_What is required_. All entries are to be printed again exactly, with their images omitted.

Recorded data:
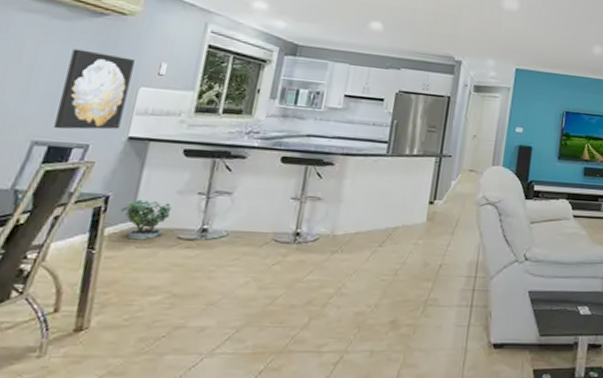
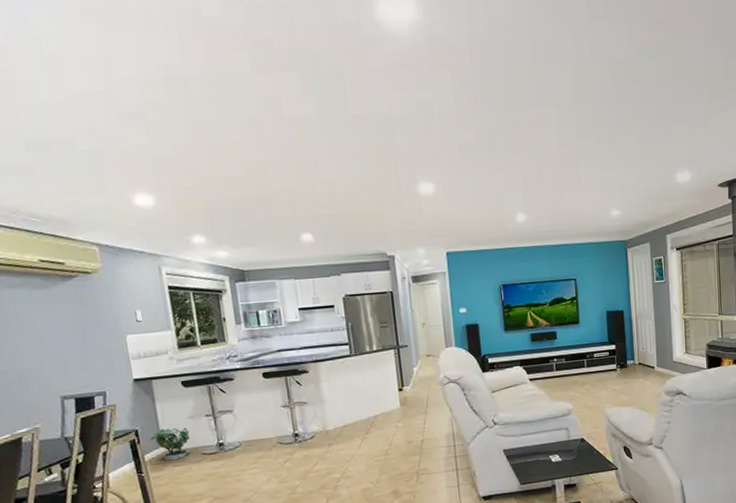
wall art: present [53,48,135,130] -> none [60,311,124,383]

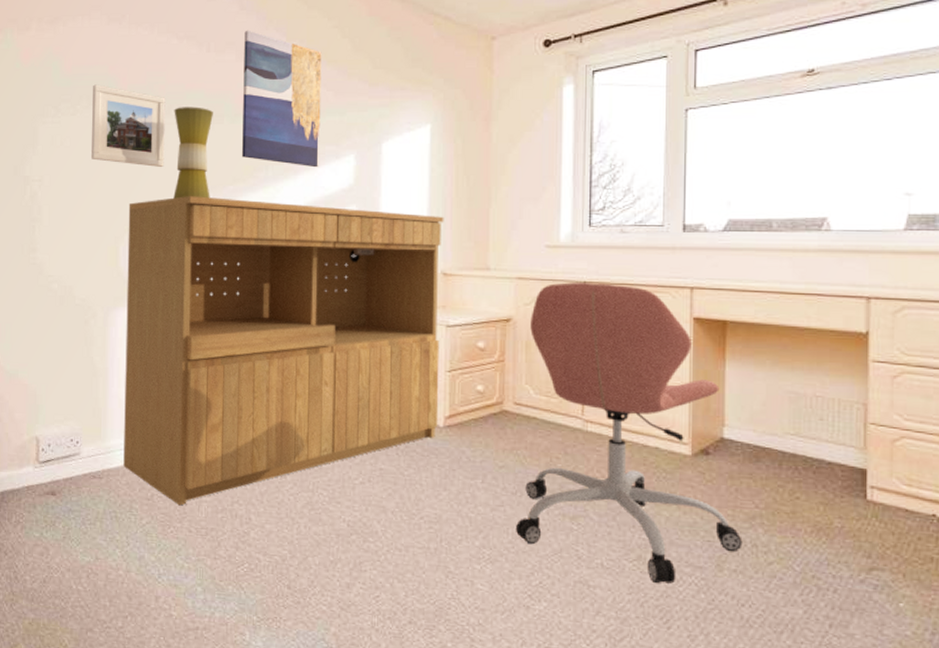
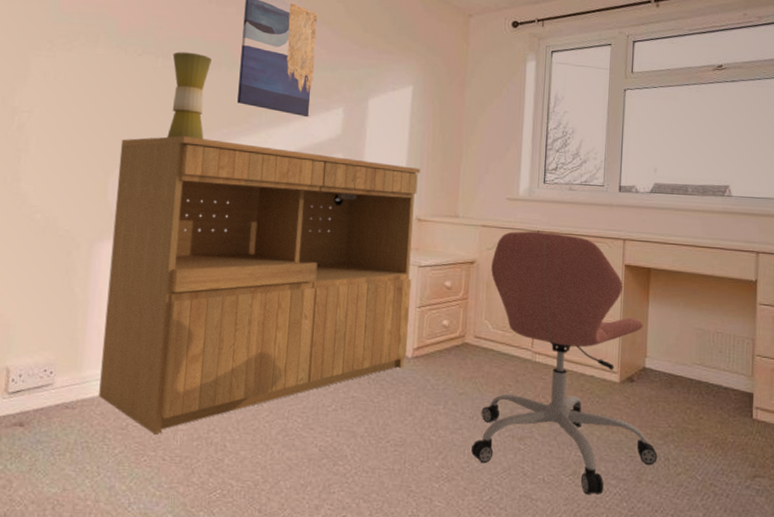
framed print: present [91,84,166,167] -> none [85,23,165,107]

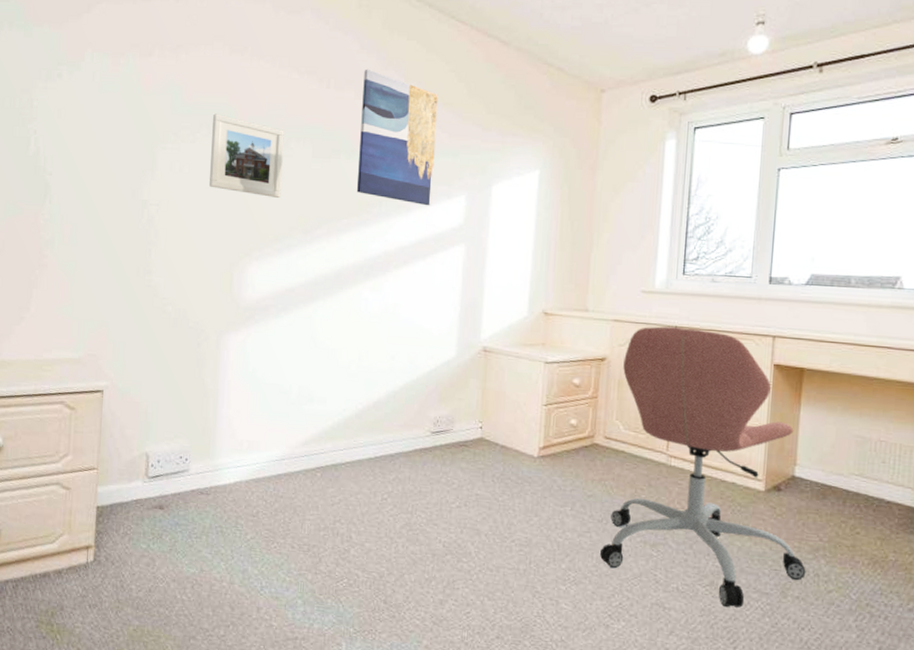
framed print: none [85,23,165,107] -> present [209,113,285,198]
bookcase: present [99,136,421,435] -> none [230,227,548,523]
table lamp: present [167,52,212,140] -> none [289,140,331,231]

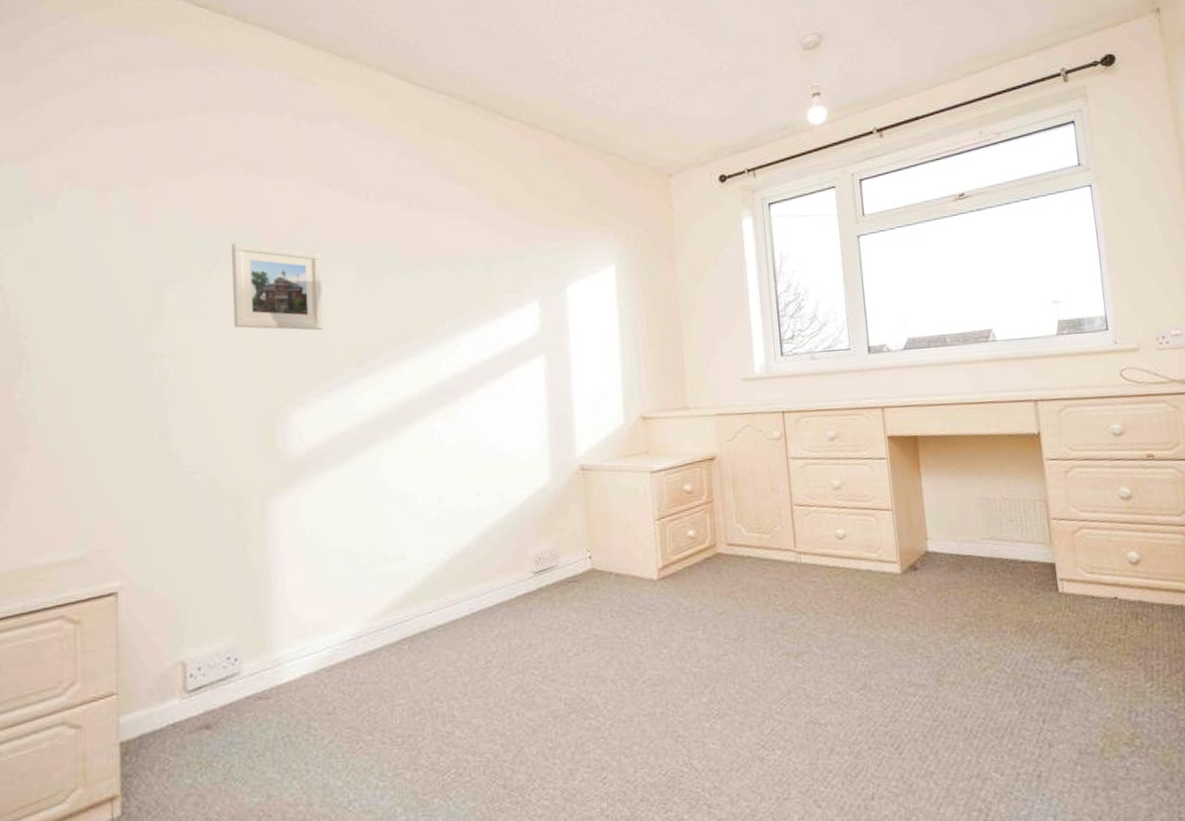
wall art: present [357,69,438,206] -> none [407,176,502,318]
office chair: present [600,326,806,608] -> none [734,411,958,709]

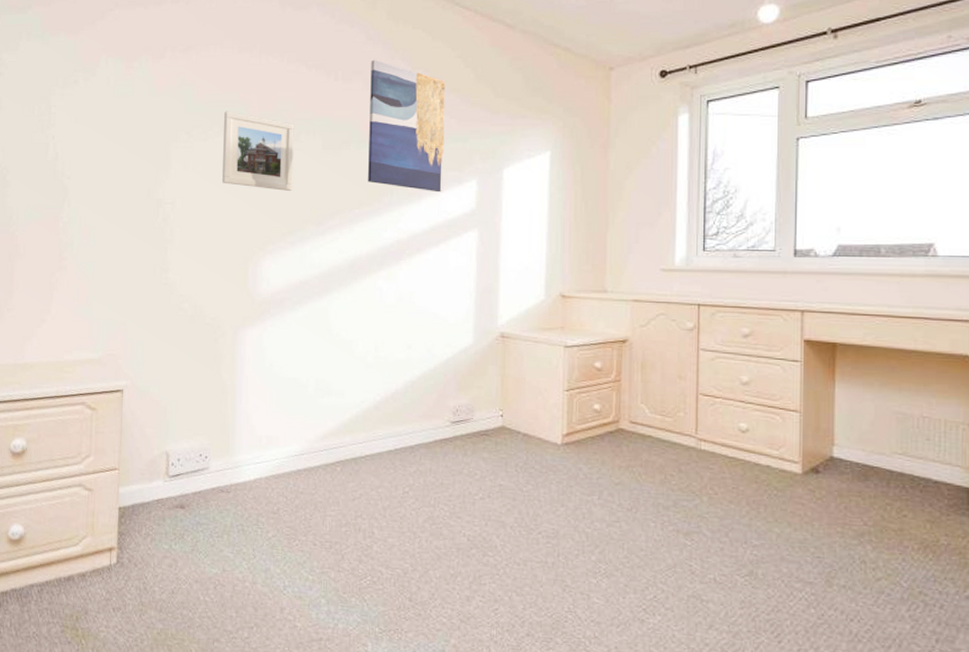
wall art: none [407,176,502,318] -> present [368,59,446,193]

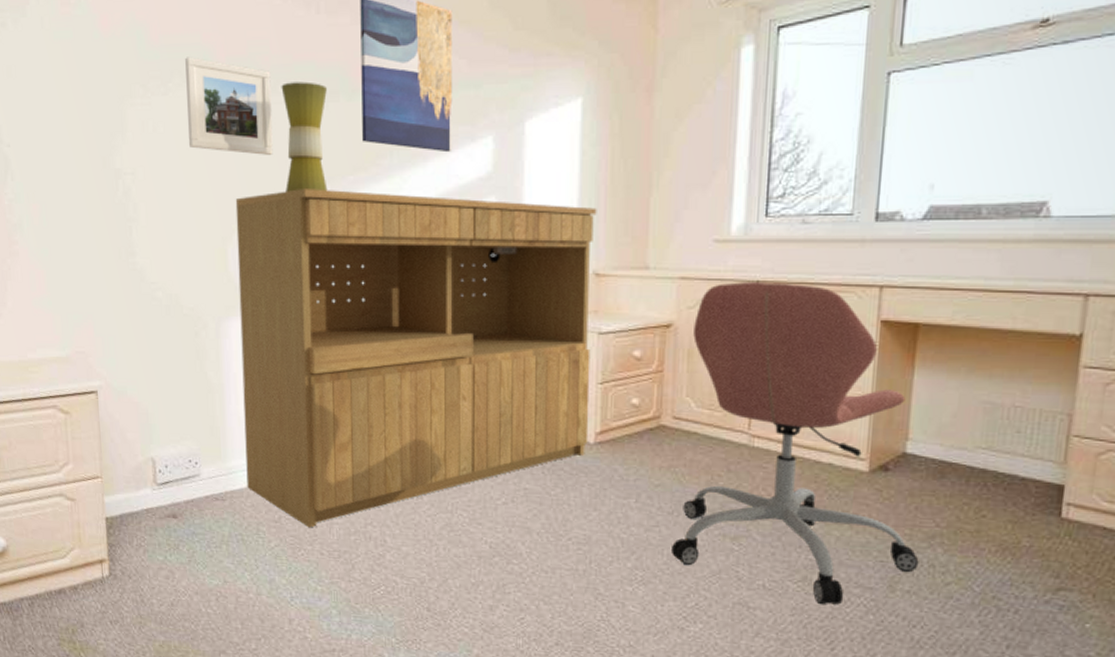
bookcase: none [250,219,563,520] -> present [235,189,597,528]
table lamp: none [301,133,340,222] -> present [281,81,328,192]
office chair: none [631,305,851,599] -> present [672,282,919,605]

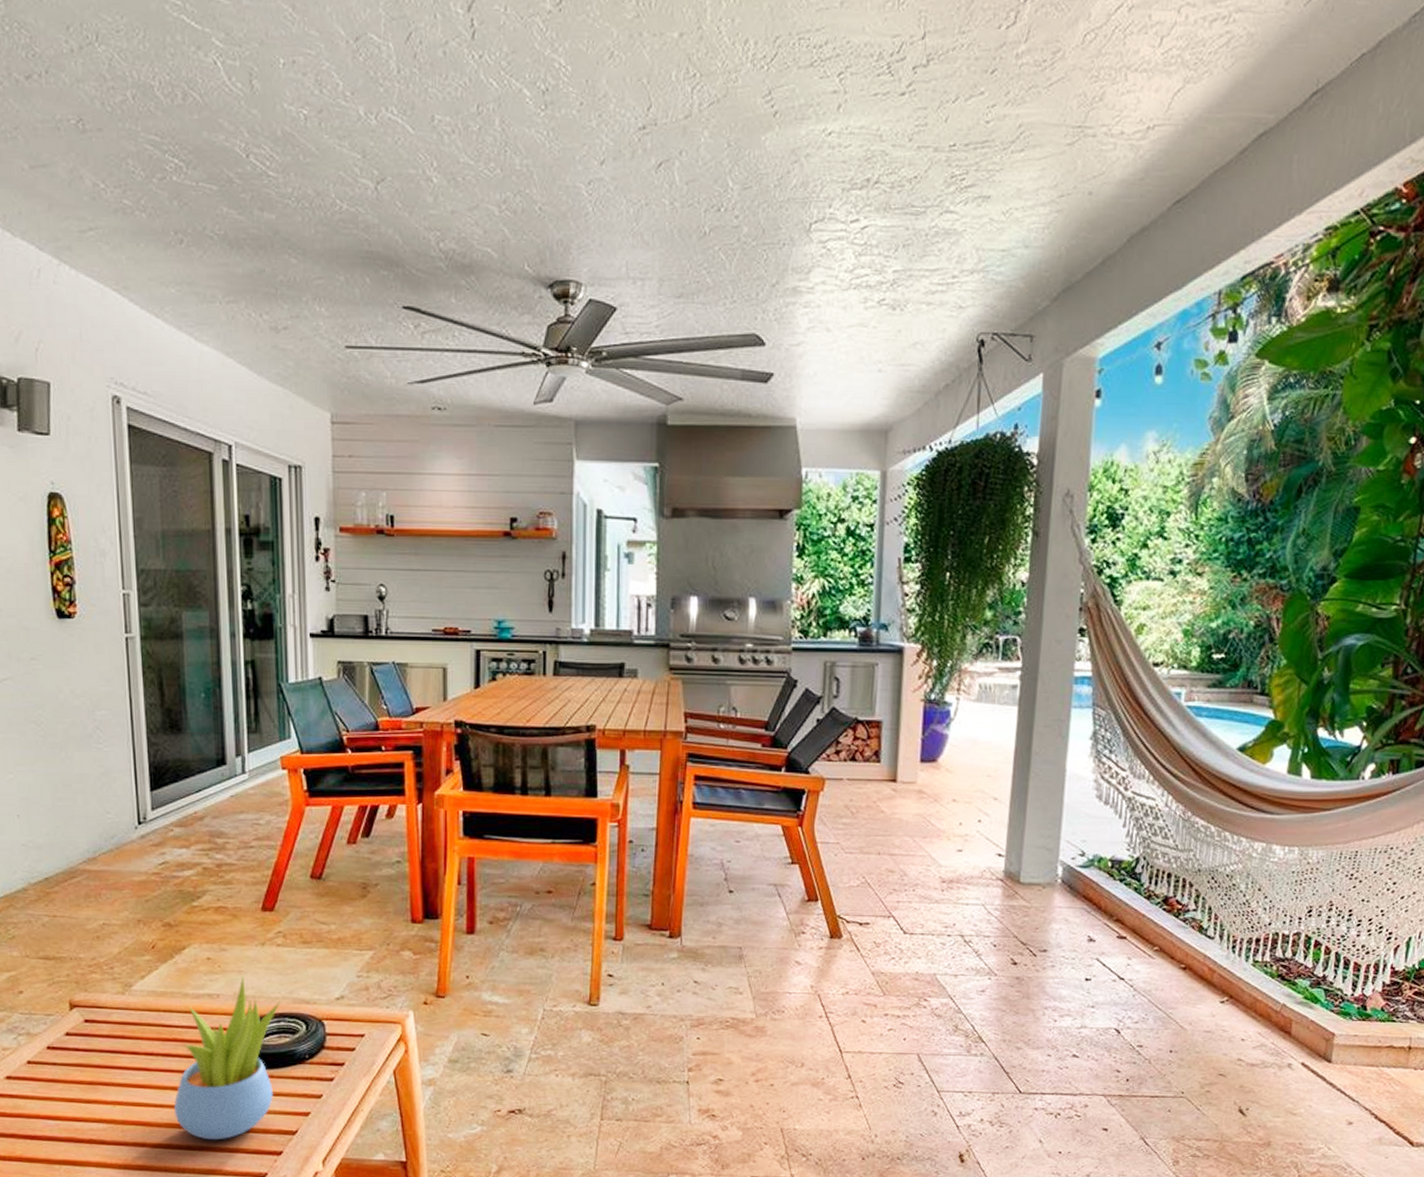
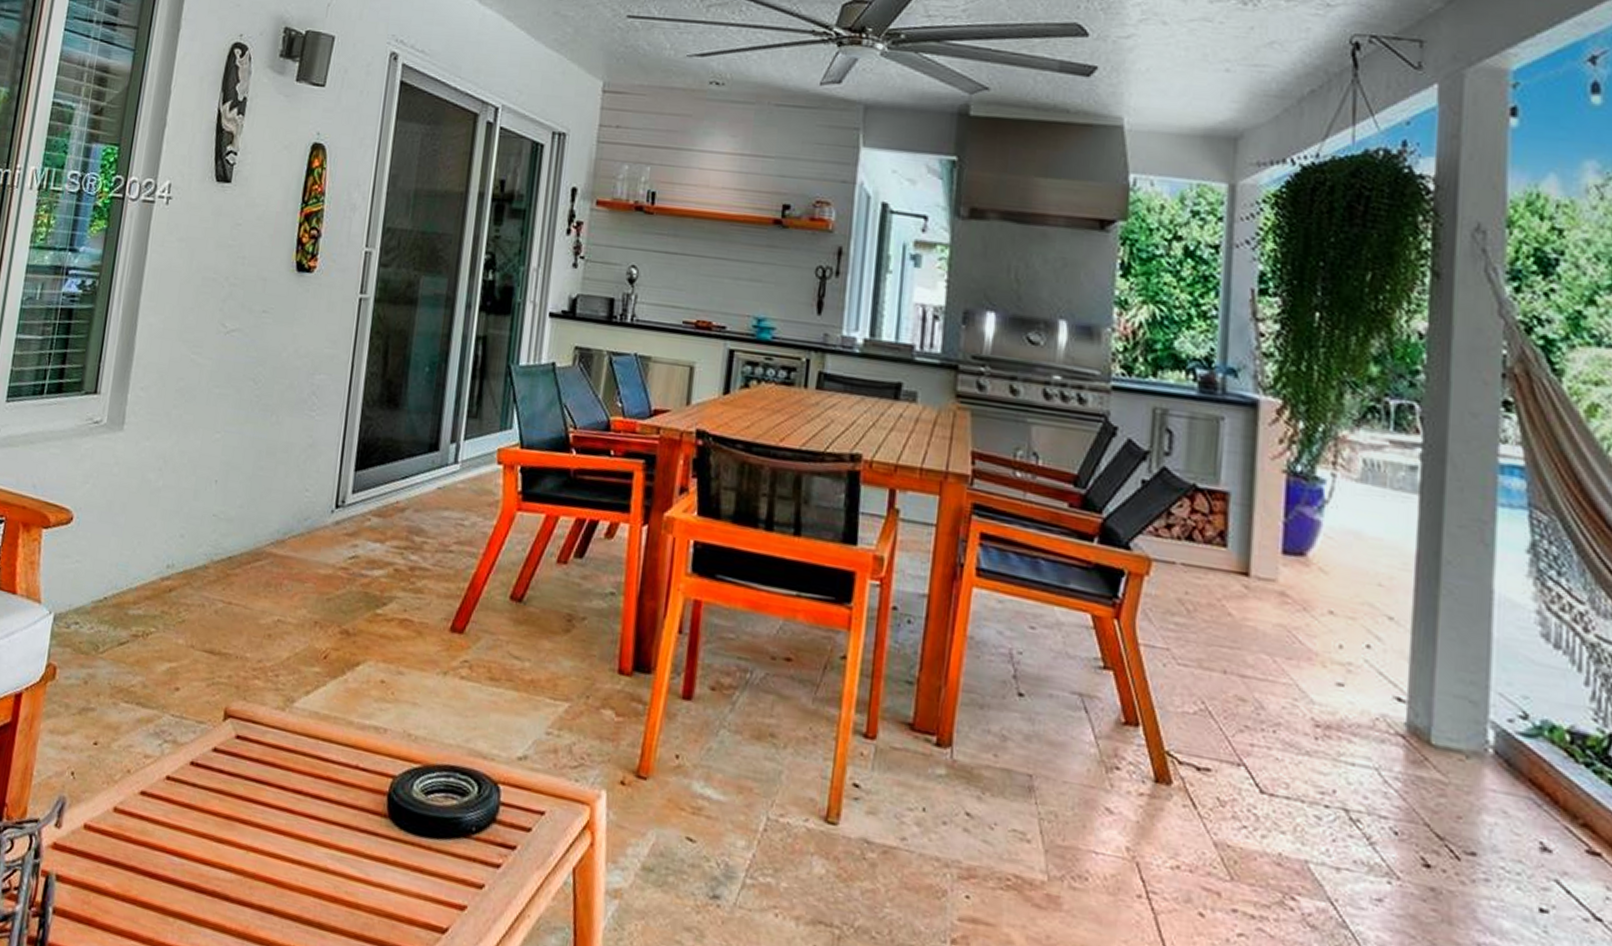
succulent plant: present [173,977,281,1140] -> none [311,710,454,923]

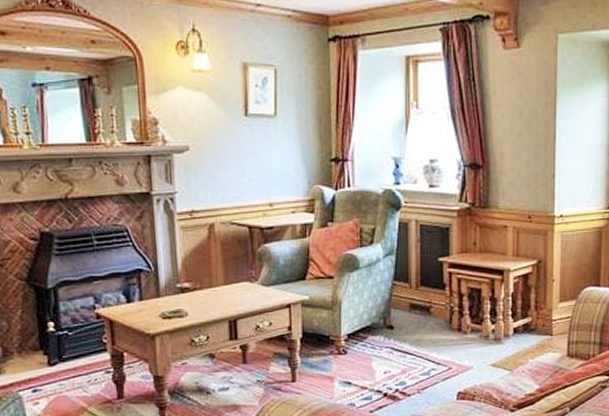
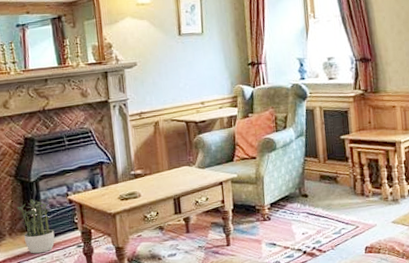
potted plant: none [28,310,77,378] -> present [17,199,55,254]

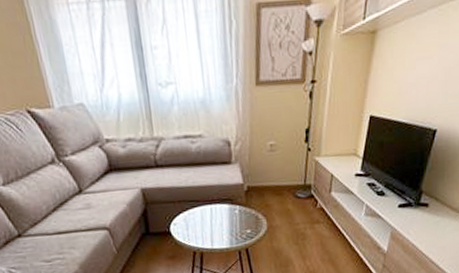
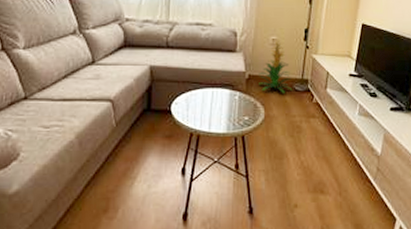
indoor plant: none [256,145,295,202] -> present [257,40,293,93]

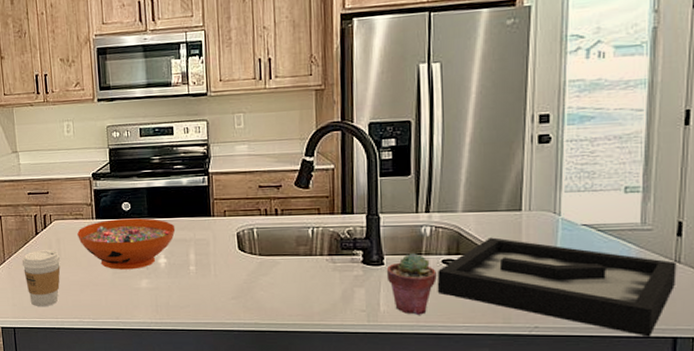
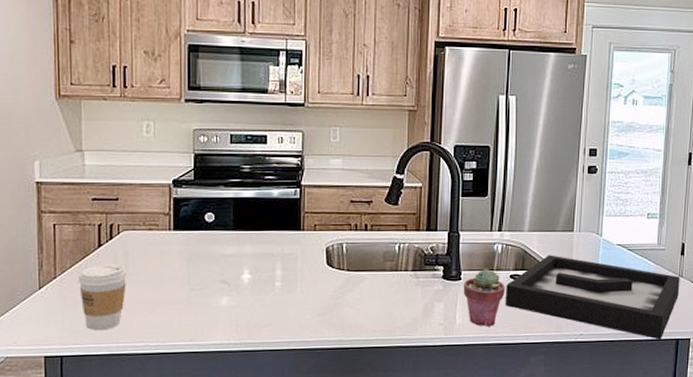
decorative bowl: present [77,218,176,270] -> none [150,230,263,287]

_Solution to the exercise_.
wall art: present [53,48,135,130] -> none [60,311,124,383]

framed print: present [91,84,166,167] -> none [85,23,165,107]

framed print: none [85,23,165,107] -> present [209,113,285,198]
bookcase: present [99,136,421,435] -> none [230,227,548,523]
table lamp: present [167,52,212,140] -> none [289,140,331,231]

wall art: present [357,69,438,206] -> none [407,176,502,318]
office chair: present [600,326,806,608] -> none [734,411,958,709]

wall art: none [407,176,502,318] -> present [368,59,446,193]

bookcase: none [250,219,563,520] -> present [235,189,597,528]
table lamp: none [301,133,340,222] -> present [281,81,328,192]
office chair: none [631,305,851,599] -> present [672,282,919,605]

succulent plant: present [173,977,281,1140] -> none [311,710,454,923]

potted plant: none [28,310,77,378] -> present [17,199,55,254]

indoor plant: none [256,145,295,202] -> present [257,40,293,93]

decorative bowl: present [77,218,176,270] -> none [150,230,263,287]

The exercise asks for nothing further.